While the world was not paying too much attention – looking the other way, so to speak – Verna Gillis came into her own as a writer with a serious claim to being a poet as well and a very funny comedienne as well. Miss Gillis is, of course, one of the world’s most celebrated ethnomusicologists, who had produced and released 27 LPs and cds on the Smithsonian Folkways and Lyrichord labels featuring music based on field work she did in Haiti, the Dominican Republic, Peru, Surinam, Ghana, Afghanistan, Iran and Kashmir. In addition she is a pioneering “world music” producer who helped develop the careers of iconic artists Youssou Ndour, Carlinhos Brown, Salif Keita, Yomo Toro. And she has also produced the magical music of Roswell Rudd’s late work.

But lately we have come to meet Miss Gillis in her comedic incarnation. In fact, although her stand-up act has not been featured in comedy clubs as frequently as some of the so-called BIG names have, she is worthy of having her name light up the most famous marques anywhere in the world. Her comedy rap is accomplished and even, as is now common parlance in the comedy world, “Badass”. But her wonderful intellect makes her singular style a kind of Groucho Marx meets Richard Pryor Sometimes this takes the form of a short story and at other times she simply delivers devilishly funny one-liners which like proverbial scorpions pack a sting in the tail.

- [REQUIREMENT]:
Decide whether each statement, (a) to (c), agrees with the profile of Verna Gillis. Answer yes or no for each, quoting the deciding words from the profile.
(a) Gillis produced and released 27 LPs and cds.
(b) Her stand-up act has been featured in comedy clubs as often as those of the biggest names.
(c) She helped develop the career of Salif Keita.
The listing comes from a separate source.

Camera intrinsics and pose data
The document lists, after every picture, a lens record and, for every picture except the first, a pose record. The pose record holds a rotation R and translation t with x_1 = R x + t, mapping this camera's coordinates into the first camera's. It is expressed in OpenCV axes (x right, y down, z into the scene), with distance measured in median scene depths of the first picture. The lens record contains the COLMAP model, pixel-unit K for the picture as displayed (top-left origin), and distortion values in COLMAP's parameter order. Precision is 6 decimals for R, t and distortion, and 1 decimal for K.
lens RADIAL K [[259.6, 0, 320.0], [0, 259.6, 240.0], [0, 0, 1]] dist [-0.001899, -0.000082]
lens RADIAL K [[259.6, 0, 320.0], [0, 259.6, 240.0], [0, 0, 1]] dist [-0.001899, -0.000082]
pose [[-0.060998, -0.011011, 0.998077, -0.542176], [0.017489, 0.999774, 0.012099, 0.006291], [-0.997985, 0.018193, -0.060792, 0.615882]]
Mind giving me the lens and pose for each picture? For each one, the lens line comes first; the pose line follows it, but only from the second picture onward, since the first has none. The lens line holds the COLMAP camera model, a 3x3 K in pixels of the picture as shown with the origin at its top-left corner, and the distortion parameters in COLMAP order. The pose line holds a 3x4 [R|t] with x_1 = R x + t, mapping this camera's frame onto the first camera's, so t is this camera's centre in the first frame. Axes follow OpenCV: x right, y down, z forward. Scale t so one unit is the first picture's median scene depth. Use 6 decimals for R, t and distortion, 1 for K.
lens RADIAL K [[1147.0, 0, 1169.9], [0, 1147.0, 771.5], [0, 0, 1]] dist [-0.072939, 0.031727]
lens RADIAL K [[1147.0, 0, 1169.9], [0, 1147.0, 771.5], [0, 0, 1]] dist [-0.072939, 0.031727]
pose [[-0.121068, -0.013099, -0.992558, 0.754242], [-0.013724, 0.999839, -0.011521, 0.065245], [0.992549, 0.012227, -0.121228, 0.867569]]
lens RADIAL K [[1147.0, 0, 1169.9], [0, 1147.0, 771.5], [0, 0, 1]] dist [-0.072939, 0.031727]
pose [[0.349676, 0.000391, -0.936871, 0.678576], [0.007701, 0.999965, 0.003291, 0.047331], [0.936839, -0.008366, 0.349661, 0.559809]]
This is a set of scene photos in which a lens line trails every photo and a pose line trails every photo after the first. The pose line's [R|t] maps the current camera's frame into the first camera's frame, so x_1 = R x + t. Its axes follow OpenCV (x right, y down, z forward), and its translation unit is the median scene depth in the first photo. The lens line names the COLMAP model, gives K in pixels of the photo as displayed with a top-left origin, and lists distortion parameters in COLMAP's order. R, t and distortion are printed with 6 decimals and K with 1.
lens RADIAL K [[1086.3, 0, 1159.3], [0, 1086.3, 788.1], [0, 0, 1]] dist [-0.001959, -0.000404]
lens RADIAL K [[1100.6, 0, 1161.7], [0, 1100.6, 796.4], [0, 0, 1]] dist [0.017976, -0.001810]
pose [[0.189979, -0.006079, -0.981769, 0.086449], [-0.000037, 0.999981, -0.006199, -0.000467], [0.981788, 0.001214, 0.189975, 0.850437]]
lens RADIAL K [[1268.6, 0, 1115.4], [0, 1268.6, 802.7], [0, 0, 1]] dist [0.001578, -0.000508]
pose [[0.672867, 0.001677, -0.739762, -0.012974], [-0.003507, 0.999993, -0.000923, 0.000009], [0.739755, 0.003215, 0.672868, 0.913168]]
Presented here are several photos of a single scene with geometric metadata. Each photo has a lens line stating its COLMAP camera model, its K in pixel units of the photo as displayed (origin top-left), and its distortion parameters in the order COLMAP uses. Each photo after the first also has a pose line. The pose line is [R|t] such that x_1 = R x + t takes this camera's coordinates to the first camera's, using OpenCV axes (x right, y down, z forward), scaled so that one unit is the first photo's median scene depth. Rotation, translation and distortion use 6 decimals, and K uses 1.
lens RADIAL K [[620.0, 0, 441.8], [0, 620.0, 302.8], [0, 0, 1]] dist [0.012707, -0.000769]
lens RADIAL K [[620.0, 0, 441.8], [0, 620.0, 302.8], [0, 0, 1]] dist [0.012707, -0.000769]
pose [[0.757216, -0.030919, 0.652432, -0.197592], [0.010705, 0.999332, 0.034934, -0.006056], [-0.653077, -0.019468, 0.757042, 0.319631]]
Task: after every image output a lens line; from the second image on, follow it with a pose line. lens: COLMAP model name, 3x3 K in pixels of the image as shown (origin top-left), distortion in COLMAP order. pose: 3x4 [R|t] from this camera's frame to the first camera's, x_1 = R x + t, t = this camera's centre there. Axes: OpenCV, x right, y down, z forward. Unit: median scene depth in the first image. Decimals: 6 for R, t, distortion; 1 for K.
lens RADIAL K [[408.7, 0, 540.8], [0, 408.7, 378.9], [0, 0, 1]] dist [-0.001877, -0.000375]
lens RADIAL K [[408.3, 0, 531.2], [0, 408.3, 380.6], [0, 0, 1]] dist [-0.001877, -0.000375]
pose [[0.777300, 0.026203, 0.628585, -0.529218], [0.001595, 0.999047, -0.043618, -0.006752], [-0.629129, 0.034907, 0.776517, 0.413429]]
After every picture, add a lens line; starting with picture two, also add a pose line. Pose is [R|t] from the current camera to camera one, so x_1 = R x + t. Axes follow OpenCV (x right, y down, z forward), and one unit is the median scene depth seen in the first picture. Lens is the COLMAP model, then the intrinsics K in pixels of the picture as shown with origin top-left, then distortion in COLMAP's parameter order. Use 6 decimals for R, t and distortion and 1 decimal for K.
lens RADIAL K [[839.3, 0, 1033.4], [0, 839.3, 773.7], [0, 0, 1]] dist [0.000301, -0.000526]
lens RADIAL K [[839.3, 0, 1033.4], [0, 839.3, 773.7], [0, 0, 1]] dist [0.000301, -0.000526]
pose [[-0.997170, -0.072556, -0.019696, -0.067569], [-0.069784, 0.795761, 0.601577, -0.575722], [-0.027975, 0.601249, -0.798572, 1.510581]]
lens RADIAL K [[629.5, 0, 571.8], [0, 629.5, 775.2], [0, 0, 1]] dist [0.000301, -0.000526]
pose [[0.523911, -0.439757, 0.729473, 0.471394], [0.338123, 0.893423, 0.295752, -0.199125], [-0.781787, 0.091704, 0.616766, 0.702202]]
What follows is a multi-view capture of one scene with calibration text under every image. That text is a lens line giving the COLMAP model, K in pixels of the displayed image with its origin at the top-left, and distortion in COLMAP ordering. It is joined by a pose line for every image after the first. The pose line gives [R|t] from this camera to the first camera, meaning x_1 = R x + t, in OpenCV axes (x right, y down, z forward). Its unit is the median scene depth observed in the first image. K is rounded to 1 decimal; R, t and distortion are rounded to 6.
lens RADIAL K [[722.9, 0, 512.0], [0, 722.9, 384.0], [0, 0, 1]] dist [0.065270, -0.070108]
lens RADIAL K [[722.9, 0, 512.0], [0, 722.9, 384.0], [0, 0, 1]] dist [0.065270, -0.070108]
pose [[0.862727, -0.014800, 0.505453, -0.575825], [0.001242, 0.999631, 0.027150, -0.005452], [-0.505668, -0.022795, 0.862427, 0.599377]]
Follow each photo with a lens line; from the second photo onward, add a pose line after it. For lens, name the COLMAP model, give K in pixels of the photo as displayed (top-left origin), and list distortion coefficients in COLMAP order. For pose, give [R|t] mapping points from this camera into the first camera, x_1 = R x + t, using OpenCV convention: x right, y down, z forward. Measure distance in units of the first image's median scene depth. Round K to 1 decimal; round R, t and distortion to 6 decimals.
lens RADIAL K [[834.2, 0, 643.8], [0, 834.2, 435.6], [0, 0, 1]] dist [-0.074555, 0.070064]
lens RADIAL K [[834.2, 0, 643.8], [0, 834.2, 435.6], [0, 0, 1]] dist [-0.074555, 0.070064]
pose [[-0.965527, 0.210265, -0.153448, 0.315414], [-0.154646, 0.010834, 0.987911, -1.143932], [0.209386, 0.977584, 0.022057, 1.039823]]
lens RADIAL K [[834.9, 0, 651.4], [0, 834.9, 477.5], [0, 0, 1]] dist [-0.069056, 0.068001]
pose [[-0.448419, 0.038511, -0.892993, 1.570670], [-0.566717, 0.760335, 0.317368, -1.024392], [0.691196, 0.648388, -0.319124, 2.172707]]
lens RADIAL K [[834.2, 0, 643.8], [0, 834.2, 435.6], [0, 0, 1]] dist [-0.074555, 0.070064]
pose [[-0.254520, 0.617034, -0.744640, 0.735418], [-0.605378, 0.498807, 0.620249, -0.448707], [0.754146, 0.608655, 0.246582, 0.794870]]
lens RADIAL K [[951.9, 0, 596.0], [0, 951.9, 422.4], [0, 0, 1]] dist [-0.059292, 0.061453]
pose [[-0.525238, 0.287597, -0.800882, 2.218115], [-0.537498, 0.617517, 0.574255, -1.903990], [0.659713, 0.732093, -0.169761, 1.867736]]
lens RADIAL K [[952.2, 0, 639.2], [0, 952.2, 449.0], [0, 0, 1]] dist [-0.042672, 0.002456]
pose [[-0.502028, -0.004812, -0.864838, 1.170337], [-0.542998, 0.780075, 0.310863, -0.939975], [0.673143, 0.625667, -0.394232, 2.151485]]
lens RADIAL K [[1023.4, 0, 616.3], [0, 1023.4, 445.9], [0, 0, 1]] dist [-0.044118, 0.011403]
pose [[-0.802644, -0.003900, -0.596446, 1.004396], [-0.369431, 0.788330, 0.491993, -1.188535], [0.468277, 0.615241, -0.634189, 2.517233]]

- [ANSWER FOR THE TASK]:
(a) Yes: "had produced and released 27 LPs and cds on the Smithsonian Folkways and Lyrichord labels"
(b) No: "her stand-up act has not been featured in comedy clubs as frequently as some of the so-called BIG names have"
(c) Yes: "helped develop the careers of iconic artists Youssou Ndour, Carlinhos Brown, Salif Keita, Yomo Toro"